→ **WHAT IS NEEDED**
Locate every line below that contains the word "dụng" and copy it.
--------------------------------
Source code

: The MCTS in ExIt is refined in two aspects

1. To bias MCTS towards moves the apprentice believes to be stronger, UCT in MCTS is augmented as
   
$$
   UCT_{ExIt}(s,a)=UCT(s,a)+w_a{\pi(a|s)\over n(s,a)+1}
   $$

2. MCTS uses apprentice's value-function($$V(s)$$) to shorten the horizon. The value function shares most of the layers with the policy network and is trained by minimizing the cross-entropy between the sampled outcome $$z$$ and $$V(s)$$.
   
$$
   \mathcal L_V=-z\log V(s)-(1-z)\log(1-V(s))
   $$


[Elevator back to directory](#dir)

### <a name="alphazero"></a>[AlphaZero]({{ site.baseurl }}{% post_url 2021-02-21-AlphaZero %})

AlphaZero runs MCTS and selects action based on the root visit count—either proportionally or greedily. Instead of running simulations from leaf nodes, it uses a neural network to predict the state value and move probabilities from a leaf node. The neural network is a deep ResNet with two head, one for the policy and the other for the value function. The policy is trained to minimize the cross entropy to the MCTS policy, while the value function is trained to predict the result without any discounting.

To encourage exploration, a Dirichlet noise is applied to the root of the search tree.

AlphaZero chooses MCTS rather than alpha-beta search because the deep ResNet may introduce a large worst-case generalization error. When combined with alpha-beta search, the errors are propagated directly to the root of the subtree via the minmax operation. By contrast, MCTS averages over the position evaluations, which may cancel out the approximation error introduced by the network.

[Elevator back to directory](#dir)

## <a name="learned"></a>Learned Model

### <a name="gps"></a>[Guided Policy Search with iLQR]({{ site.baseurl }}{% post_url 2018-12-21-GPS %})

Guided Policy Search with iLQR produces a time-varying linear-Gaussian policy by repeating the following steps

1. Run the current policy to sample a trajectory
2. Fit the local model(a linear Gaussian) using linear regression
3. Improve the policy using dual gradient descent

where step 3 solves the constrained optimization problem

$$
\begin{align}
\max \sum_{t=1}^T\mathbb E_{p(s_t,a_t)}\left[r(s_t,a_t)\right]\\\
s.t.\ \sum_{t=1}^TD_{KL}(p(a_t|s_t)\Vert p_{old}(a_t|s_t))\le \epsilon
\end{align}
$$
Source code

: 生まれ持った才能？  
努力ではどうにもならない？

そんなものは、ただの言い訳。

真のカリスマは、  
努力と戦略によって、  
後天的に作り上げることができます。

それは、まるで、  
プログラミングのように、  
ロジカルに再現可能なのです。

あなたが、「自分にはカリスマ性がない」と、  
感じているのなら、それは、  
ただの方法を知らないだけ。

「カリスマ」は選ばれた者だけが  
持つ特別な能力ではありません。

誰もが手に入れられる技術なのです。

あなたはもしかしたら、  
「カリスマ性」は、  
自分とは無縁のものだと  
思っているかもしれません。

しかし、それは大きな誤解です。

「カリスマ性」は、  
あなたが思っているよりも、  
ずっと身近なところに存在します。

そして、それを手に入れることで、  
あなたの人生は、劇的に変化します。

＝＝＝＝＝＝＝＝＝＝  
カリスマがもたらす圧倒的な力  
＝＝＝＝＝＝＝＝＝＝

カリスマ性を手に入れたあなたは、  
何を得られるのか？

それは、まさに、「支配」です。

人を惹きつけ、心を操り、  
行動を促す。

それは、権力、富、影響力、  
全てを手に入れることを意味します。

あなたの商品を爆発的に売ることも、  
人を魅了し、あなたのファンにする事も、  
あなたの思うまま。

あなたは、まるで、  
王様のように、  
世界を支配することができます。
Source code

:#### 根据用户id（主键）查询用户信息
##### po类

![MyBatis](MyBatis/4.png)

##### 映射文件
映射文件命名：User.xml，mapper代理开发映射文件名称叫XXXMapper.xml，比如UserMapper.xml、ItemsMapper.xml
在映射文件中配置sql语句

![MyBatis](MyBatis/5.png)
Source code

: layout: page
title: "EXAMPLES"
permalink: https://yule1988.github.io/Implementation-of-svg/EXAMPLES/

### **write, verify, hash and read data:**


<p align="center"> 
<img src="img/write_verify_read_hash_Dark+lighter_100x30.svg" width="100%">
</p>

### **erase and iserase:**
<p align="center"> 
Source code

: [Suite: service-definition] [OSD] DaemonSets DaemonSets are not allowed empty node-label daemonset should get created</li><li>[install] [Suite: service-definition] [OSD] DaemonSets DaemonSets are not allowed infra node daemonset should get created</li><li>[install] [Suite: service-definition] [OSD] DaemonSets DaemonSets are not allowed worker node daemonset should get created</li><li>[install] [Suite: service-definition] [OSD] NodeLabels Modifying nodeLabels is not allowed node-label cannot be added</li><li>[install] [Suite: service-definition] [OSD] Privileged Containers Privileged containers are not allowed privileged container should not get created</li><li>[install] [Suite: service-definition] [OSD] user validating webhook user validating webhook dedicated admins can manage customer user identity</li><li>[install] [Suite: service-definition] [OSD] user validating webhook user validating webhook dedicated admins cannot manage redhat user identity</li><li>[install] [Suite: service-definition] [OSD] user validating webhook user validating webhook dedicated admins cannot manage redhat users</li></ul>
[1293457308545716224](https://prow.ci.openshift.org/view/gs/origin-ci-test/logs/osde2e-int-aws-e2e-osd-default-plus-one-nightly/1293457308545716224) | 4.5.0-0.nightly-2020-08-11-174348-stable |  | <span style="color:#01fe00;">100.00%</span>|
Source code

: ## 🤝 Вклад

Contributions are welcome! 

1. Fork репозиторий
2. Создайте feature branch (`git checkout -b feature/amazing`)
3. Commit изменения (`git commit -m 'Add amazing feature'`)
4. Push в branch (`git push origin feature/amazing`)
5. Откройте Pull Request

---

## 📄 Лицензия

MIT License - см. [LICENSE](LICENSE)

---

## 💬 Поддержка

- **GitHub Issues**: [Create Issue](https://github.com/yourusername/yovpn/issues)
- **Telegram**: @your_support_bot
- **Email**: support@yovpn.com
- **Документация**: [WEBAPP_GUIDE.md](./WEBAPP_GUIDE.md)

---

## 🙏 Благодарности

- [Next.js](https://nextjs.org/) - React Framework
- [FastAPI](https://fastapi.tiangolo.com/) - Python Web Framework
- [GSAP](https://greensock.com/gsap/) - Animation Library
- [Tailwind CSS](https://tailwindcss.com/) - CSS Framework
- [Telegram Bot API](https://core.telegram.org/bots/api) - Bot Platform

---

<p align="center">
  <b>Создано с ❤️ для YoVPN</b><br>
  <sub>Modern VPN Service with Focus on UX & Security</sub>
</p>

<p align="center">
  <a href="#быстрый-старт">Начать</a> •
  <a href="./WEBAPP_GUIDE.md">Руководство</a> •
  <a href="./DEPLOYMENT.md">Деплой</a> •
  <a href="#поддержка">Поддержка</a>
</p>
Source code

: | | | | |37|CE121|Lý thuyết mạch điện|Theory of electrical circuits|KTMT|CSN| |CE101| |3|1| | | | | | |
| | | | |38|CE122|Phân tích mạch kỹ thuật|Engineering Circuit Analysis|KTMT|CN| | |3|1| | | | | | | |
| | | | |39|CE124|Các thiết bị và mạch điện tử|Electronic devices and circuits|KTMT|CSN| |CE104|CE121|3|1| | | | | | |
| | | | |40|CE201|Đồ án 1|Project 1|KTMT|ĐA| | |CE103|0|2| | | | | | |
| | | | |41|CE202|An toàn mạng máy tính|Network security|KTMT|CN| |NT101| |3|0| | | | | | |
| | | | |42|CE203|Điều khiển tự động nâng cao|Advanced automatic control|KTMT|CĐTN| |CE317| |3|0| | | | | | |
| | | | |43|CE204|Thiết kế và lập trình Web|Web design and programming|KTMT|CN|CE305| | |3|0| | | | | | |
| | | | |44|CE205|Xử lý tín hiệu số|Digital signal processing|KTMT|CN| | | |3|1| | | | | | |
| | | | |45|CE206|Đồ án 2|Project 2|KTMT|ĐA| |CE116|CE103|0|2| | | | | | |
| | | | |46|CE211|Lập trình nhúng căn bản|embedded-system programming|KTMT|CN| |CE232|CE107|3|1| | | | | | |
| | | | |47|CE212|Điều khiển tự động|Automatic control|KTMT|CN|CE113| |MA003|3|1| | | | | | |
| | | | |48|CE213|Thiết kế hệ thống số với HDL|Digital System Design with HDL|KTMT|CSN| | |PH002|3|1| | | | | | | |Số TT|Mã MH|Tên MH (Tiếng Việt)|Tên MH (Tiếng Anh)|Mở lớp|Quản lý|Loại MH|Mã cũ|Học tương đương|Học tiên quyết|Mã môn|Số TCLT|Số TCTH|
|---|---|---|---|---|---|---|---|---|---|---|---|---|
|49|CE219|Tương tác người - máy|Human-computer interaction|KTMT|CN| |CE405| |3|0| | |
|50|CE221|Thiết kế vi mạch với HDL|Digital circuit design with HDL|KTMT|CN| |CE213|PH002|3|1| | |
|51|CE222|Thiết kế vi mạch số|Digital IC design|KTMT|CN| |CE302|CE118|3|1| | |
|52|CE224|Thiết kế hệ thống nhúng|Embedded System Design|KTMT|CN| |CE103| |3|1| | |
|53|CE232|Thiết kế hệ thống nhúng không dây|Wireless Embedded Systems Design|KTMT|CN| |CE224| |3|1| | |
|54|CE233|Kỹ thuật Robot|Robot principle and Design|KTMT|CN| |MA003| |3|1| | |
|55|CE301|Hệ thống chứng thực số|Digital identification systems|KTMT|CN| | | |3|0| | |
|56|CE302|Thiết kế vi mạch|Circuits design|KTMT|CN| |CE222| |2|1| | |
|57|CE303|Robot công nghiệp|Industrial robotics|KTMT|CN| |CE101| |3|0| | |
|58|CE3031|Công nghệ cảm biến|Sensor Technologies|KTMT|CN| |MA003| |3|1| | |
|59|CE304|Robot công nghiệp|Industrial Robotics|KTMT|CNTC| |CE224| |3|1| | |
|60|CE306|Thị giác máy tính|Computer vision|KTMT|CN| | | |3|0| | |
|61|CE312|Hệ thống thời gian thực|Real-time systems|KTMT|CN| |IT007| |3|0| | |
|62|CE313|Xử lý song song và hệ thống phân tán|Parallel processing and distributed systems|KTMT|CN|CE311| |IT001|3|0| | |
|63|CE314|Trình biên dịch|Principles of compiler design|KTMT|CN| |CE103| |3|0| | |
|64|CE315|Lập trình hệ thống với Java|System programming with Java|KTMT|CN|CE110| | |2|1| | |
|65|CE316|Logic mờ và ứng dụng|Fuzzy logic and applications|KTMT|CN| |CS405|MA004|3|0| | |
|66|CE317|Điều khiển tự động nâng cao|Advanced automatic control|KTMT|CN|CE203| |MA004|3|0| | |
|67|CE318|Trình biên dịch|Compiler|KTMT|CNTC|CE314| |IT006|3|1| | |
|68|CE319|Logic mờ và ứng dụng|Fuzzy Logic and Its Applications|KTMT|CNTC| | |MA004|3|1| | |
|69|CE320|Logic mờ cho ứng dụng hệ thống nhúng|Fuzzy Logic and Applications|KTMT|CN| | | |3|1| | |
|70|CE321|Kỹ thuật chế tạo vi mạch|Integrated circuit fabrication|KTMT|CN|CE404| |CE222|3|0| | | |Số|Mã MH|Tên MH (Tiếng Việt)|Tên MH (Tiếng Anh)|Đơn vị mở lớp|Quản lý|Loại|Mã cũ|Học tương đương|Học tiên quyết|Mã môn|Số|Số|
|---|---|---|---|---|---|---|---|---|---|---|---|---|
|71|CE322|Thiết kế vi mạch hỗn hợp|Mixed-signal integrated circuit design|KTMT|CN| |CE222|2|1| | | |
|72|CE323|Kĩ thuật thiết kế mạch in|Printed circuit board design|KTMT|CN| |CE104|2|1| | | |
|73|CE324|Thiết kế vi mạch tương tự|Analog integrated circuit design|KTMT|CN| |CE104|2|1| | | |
--------------------------------
→ **SOLUTION TO THE PROBLEM**
|65|CE316|Logic mờ và ứng dụng|Fuzzy logic and applications|KTMT|CN| |CS405|MA004|3|0| | |
|68|CE319|Logic mờ và ứng dụng|Fuzzy Logic and Its Applications|KTMT|CNTC| | |MA004|3|1| | |
|69|CE320|Logic mờ cho ứng dụng hệ thống nhúng|Fuzzy Logic and Applications|KTMT|CN| | | |3|1| | |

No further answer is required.